Inflation surge hits pensioners hardest
Alliance Trust’s independent study of age-related inflation has found that the surge in inflation during May continued to hit those aged over 75 the hardest.
This age group saw its inflation rate increase from 4.1% to 4.8% during the month. The inflation rates facing all other identified age groups have also increased and the majority are running ahead of the official headline rate of inflation of 3.3%.
Basic costs continue to rise sharply. Food price inflation has increased by almost 9% over the last year, utility prices have increased by over 11% and petrol prices have risen by almost 20% in the same period.
These price increases have a major impact on the inflation rate facing the elderly as a significant proportion of their household income is spent on basic goods and services. In contrast, younger generations spend a higher proportion of their incomes on clothing, footwear and audio-visual goods, where prices are continuing to fall, helping them to escape the worst of the current inflationary pressures.
These findings confirm the elevated level of inflation facing the older age groups is worsening, driven by high price increases for food, fuel and utilities. Alliance Trust Research Centre predicts that inflationary pressures will remain strong in the coming months for basic goods and services.
Shona Dobbie, head of the Alliance Trust Research Centre, said: “Our study continues to highlight the extent to which inflationary pressures are hitting the elderly hardest. This is because the over 75s are the most exposed to the negative impact of high food and utility prices.
“For the economy, the problem is high inflationary pressures throughout the whole supply chain, but for the consumer the problem centres in particular around the basic goods and services, as these are displaying the sharpest price increases. This leaves us all with less money to spend on the items where prices continue to fall.

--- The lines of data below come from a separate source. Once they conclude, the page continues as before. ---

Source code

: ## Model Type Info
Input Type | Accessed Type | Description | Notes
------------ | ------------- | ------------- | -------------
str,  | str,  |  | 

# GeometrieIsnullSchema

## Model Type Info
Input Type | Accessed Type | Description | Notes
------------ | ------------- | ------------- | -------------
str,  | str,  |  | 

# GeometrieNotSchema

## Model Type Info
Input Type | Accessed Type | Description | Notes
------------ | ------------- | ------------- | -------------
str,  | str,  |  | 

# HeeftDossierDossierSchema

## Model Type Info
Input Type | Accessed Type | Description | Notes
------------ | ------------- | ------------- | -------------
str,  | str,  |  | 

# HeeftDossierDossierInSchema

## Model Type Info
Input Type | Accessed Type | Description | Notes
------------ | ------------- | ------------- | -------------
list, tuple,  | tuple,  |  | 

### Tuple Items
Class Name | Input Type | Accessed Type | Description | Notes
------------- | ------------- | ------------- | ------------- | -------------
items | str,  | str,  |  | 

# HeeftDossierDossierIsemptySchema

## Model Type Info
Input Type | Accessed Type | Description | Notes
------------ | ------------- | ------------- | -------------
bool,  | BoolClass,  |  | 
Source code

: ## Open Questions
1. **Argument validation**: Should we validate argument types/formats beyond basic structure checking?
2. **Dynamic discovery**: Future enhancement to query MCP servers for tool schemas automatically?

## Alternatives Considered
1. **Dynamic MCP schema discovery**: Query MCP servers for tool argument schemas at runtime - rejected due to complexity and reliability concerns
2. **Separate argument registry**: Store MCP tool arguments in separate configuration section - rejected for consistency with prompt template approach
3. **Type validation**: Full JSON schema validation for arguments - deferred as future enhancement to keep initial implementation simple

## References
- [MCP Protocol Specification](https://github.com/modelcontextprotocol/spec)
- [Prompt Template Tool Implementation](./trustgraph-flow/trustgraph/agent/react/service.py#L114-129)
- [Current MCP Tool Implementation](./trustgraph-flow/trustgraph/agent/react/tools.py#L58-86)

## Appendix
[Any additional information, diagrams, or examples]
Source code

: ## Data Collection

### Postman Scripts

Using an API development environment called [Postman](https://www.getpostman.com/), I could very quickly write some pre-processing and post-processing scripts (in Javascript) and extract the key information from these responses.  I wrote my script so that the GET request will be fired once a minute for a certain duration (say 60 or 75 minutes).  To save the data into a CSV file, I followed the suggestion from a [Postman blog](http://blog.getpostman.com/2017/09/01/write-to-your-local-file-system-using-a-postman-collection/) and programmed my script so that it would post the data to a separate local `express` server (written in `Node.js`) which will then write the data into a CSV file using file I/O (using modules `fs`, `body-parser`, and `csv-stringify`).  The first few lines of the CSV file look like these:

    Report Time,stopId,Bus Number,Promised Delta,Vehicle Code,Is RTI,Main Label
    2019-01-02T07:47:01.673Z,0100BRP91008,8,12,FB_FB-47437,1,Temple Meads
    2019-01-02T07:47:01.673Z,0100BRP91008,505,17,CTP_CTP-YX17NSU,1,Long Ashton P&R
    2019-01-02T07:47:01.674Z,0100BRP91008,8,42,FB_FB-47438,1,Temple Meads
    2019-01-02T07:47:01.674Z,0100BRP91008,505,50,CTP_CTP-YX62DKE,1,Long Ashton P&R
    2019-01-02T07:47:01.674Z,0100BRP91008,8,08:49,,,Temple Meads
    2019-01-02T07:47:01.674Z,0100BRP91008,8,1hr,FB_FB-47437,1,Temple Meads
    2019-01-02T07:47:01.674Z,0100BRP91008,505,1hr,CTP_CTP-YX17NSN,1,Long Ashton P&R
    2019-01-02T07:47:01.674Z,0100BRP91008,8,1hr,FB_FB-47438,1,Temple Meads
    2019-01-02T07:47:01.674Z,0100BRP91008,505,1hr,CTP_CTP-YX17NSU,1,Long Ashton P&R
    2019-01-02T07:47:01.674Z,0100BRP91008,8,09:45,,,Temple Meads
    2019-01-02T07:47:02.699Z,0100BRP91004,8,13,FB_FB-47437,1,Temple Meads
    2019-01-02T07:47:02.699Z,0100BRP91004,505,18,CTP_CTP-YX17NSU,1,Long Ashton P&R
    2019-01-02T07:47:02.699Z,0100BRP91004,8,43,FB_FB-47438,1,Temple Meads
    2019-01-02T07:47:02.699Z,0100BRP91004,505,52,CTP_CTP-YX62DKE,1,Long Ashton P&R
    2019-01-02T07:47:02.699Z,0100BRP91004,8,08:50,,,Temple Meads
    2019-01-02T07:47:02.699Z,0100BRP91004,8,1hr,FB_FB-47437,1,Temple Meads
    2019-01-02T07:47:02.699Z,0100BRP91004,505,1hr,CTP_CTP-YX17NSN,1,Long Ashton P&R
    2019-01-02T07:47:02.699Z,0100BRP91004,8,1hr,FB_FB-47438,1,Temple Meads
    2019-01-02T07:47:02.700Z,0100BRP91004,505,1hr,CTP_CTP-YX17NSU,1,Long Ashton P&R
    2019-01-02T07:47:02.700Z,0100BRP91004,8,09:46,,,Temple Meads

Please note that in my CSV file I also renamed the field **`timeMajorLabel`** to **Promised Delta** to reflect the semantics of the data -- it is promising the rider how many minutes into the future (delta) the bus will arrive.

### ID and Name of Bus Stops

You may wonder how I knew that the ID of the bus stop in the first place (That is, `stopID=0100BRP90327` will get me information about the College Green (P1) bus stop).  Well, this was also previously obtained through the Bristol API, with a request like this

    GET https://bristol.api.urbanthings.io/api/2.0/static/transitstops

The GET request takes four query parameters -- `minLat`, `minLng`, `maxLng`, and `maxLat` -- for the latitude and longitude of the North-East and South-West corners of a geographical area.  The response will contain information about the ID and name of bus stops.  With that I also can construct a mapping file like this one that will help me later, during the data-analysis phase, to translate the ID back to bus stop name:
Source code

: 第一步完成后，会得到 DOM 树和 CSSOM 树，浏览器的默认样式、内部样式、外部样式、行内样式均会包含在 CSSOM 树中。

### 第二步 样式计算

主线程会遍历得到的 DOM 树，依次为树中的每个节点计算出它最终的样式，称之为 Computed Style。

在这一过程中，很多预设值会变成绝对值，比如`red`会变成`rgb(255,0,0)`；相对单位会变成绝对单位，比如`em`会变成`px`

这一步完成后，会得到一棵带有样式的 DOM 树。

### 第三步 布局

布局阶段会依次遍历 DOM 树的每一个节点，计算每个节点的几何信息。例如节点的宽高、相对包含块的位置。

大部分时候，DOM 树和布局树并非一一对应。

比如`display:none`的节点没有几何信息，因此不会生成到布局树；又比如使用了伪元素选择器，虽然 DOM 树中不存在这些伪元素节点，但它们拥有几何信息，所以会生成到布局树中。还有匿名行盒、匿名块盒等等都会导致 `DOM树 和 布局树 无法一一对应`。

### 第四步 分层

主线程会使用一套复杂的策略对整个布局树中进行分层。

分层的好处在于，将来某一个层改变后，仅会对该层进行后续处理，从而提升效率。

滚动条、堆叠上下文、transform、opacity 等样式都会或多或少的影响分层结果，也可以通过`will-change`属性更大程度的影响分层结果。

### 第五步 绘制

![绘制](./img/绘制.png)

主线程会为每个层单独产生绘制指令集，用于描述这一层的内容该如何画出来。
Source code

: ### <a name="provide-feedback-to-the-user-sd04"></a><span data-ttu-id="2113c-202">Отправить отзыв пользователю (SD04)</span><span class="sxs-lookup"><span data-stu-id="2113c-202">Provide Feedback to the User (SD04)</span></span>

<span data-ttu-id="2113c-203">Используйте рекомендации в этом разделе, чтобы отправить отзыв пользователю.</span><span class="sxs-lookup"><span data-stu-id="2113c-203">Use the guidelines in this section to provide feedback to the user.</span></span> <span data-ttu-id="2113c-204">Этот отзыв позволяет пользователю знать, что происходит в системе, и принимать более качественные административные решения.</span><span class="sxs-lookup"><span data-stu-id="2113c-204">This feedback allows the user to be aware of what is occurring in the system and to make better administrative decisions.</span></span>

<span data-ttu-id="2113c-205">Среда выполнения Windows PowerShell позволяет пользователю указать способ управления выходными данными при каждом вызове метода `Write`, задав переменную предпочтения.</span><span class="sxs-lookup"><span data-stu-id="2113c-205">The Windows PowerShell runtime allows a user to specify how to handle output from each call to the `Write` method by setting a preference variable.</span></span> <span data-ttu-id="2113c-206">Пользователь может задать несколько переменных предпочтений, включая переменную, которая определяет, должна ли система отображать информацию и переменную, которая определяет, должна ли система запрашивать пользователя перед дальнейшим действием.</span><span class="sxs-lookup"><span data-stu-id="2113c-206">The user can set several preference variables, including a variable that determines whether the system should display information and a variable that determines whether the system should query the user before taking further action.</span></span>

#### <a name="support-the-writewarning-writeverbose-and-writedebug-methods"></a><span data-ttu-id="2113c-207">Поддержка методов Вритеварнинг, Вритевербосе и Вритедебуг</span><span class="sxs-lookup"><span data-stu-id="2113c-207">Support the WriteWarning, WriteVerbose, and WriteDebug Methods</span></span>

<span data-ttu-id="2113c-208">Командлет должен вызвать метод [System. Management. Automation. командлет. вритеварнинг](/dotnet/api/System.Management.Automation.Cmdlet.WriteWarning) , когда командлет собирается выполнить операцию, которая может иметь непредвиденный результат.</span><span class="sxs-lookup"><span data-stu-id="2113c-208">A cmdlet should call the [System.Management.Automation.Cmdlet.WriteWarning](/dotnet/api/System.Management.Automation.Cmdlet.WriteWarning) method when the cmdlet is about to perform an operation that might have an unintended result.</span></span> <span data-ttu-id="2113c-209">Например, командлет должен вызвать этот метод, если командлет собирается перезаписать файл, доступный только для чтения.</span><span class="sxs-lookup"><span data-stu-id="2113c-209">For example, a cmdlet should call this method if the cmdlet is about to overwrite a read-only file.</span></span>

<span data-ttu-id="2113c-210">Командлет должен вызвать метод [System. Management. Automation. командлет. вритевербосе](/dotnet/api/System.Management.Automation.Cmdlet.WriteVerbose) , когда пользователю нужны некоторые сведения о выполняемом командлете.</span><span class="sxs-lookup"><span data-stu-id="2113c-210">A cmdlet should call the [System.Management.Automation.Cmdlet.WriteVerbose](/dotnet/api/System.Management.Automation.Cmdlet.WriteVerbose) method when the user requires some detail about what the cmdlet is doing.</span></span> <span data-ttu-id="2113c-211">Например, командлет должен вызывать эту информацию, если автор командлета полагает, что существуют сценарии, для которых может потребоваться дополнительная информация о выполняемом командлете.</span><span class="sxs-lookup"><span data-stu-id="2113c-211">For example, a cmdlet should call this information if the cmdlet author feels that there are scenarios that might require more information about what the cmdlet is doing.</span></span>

“Unfortunately, we expect little respite from this situation over the next couple of months as the oil price is expected to remain high and there are global shortages of some foodstuffs. Headline inflation is likely to rise a bit further in the short term. The danger is that this high level of inflation forces policy makers to leave interest rates higher for longer, increasing the risk of an even greater slowdown in demand and threatening the economy as a whole.”